In the post Let’s go RabbitMQ!, we saw a message broker named RabbitMQ. Message brokers provide routing to your message. Think of it like your post office. Your post office accepts your mails and delivers them to your recipients, similar to how message brokers receive, routes and sends your messages to your intended recipients.
In this post we shall see Celery, a distributed task queue built over a message passing system.

Oooh CELERYYYYY! :3
Introduction
Programs, nowadays, process a myriad of tasks, tasks that may range from the smallest and fastest ones to the huge magnanimous ones that take a significant amount of time before they finish. When we issue long slow tasks with only one main flow in the program, waiting for the task to complete would make it unusable (as we cannot process other commands yet) until the tasks finishes or a result is available.
Asynchronous, or non blocking, processing is a method where we separate the execution of some tasks from the main flow of a program by delegating them to other processes (i.e. workers) to allow execution of the next tasks in the main program.
Celery and RabbitMQ
Celery is an asynchronous task queue that is built on a distributed message passing system. With it, programs can continue the execution of task seamlessly as it just assigns to celery all other tasks that may take some time. As it continues the execution of the next tasks, it can just poll celery at a later time to check if its ready and fetch results if there are any.
RabbitMQ is the default and most recommended message broker for Celery. Another widely used and stable Celery broker is Redis but it may be more susceptible to data loss especially if there is an abrupt power failure. Usage of other brokers is allowed as well: IronMQ, SQLAlchemy, MongoDB, CouchDB but as the Celery documentation notes, they are still experimental (i.e. functional but do not have dedicated maintainers). Use of a database as your message broker may not also be time efficient as reads and writes may take more time.
In this post, we shall be using RabbitMQ as the broker for our Celery application. For installation instructions for RabbitMQ, please refer to the Let’s go RabbitMQ! post! 🙂
Installation Preparation: Digging Up the Soil for Celery
In installing Celery, we’ll be using the Python package manager pip. If it’s not yet installed, let’s go install it by issuing the following command in your terminal:
sudo apt-get install python-pip
For our Celery installation, we’ll also be using virtual environments of Python. Virtual environments allow multiple Python projects (with different and sometimes conflicting dependencies) to coexist on the same computer by creating isolated virtual environments. To install Python virtual environments, we do:
sudo apt-get install python-virtualenv
*Note: In case you encounter an IndexOutOfBounds error when installing with pip on an Ubuntu 14.04, you can fix it with the following line
sudo pip install -U --no-use-wheel pip
Now that our virtual environment is now installed, we now activate it:
- Create your project folder
-
cd my_project_folder
-
- Create your virtual environment. venv in this command is the name of the virtual environment that we’ll be creating.
-
virtualenv venv
-
- Once you have created your virtual environment, you’ll notice a venv folder created inside your project folder.This folder contains your project’s requirements and dependencies that it needs to run.

## GIVEN INFORMATION

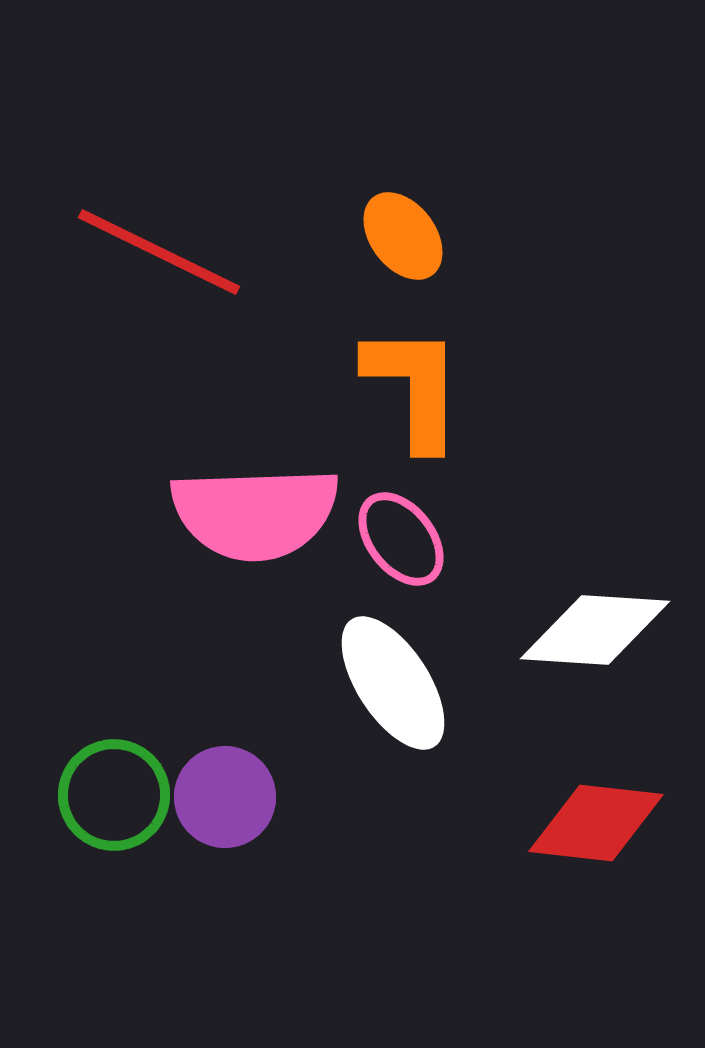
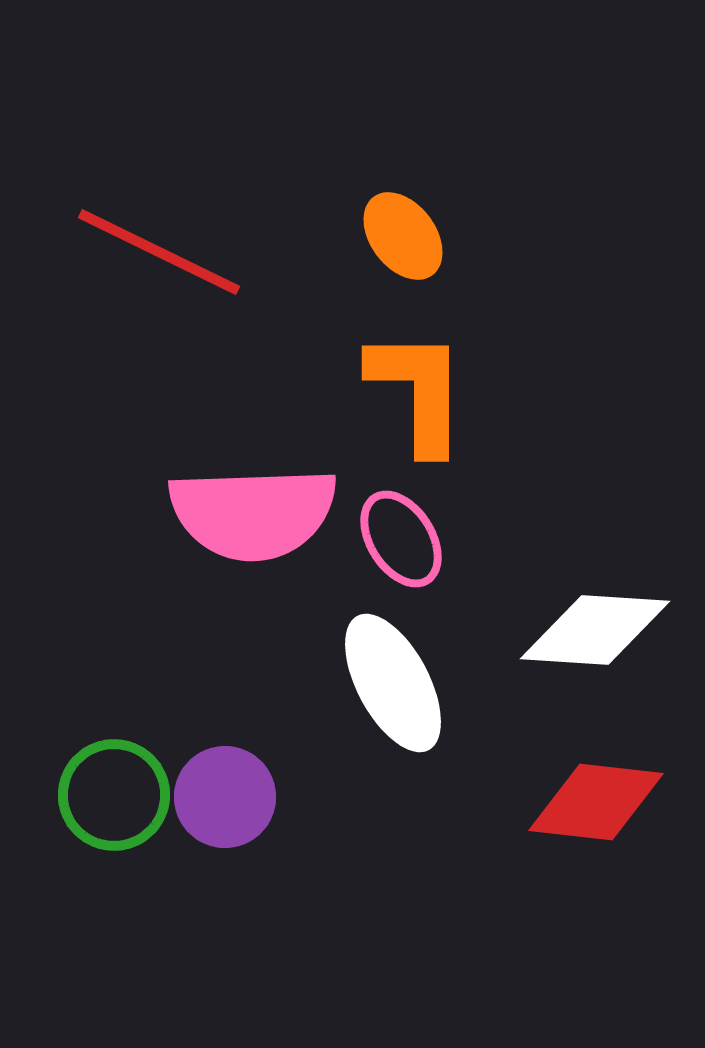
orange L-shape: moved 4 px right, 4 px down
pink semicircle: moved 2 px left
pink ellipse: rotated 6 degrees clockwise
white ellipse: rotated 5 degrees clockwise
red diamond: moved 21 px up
---
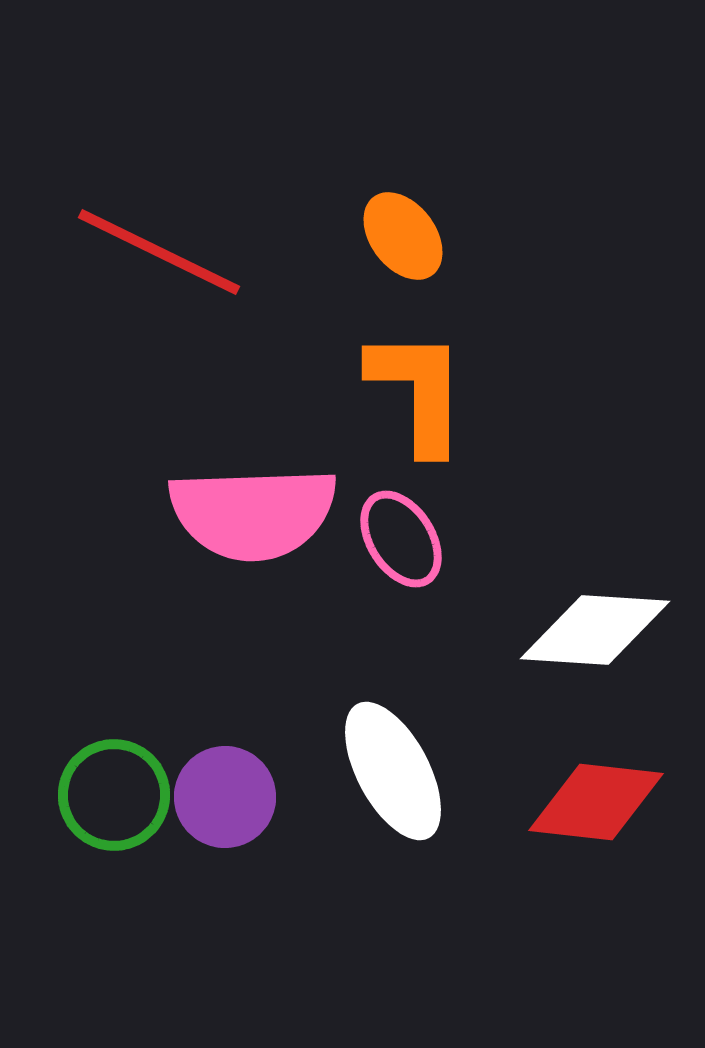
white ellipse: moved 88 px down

## WHAT IS ASKED
a - Which message broker does the Celery tutorial name as the default and most recommended one for Celery?
b - Pick up the Celery tutorial after its last sentence and write what comes next.

## ANSWERS PROVIDED
a - RabbitMQ

b -
- Now we can now activate your virtual environment:
-
source venv/bin/activate
-
- Yay done! In case you want your virtual environment off, you can just deactivate by typing the following:
-
deactivate
-
Installation Guide: Planting Celery
Now that our preparations are done, we can now install Celery:
pip install celery
Our First Celery Sprouts
Now, to have Celery up and running, we first create a file, tasks.py, to contain our first task:
from celery import Celery app = Celery('tasks', broker='amqp://guest@localhost:5672//') @app.task def hello(): print "Hello from the other sideee ~"
In line 1, we first imported Celery and in line 2, we instantiated our Celery application. We passed two arguments to Celery, the first being our module name and the second is the broker keyword argument. Here, we are specifying that our broker is RabbitMQ running on localhost at port 5672, which is also the default option.
Next we declare our task by first prepending an @app.task to let Celery know that it’s a task and can be added later to the queue. Our first task is very simple, it just prints Adele’s famous line: “Hello from the other sideee ~”.
Now we’re ready to run our celery worker server. In the command line issue:
celery worker -A tasks
You will be able to see something like the following:
Here we can see details such as the available queues, in this example it’s only celery, which is also default, as we didn’t specified a new one. And as we remember from our previous RabbitMQ post, Celery uses direct exchange using the routing key “celery”.
Now, let’s fire up python and start sending tasks to our worker! #wapish
Let’s see what we did here:
from tasks import hello # Simple method invocation; Will be printing on console hello() # Make the call to hello an asynchronous task by assigning it to the worker. hello.delay()
On our python console, we first imported hello, the task that we’ll be calling. We then called hello, by doing hello() and saw Adele’s famous line printed on the console, not reaching our worker.
We then do hello.delay() and we got as our return value an object with the class AsyncResult and Adele’s famous line printed on the screen of our Celery worker server. #delay() is also wrapper to #apply_async which we can also use to issue worker tasks.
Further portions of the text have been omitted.